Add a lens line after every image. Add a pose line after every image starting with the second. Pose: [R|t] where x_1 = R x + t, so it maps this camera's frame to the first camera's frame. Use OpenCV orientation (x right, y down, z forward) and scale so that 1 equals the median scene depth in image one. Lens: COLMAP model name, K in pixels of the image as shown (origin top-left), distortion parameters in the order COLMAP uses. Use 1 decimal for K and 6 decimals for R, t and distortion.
--
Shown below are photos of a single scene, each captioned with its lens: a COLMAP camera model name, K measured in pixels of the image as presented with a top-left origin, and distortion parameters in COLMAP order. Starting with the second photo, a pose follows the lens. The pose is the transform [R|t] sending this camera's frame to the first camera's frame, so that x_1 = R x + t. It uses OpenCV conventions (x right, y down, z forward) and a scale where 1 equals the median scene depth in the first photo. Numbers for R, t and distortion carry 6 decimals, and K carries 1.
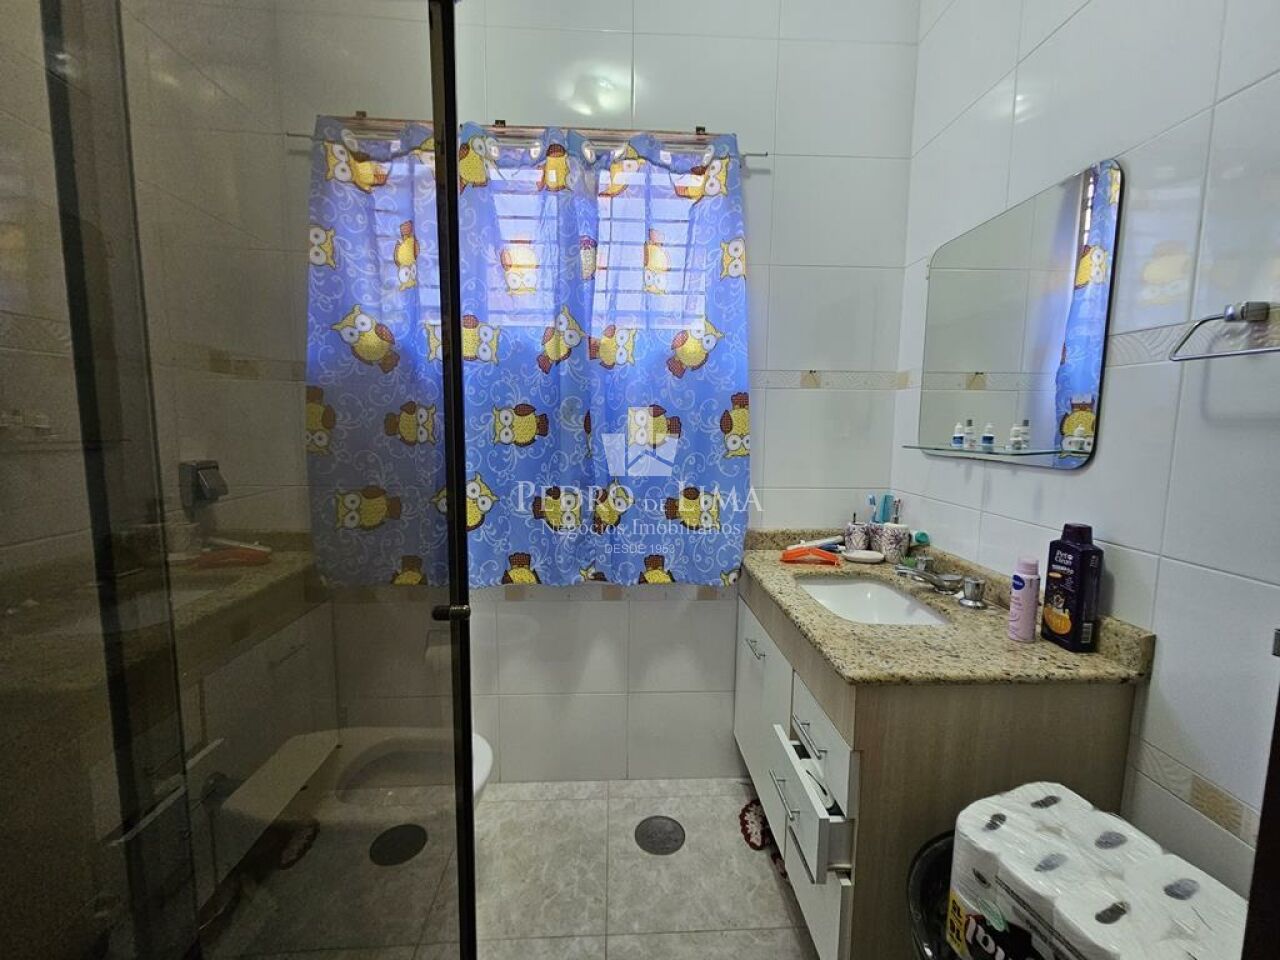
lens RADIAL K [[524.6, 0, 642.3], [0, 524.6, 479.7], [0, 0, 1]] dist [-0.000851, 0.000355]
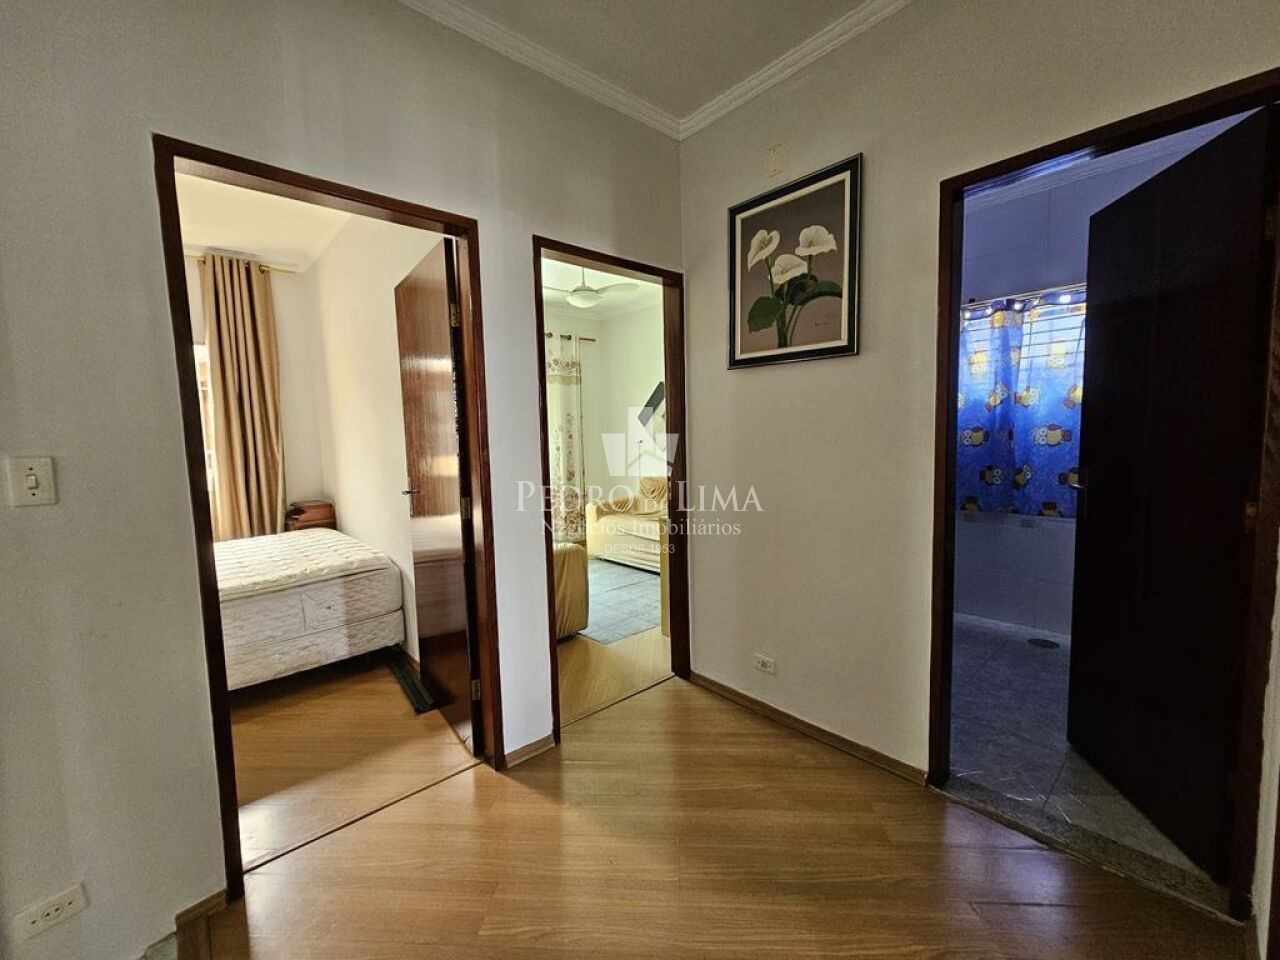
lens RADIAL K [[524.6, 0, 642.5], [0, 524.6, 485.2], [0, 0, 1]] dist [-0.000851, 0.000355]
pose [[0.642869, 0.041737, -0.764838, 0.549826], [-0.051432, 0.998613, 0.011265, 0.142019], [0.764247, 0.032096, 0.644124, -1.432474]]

** WHAT THE TASK REQUIRES **
Express the records as a numbered list, from the line with "Shown below are" up to and including the line with "479.7], [0, 0, 1]] dist [-0.000851, 0.000355]", with blank lines left out. Leave the pictures out of the answer.

** TASK OUTPUT **
1. Shown below are photos of a single scene, each captioned with its lens: a COLMAP camera model name, K measured in pixels of the image as presented with a top-left origin, and distortion parameters in COLMAP order. Starting with the second photo, a pose follows the lens. The pose is the transform [R|t] sending this camera's frame to the first camera's frame, so that x_1 = R x + t. It uses OpenCV conventions (x right, y down, z forward) and a scale where 1 equals the median scene depth in the first photo. Numbers for R, t and distortion carry 6 decimals, and K carries 1.
2. lens RADIAL K [[524.6, 0, 642.3], [0, 524.6, 479.7], [0, 0, 1]] dist [-0.000851, 0.000355]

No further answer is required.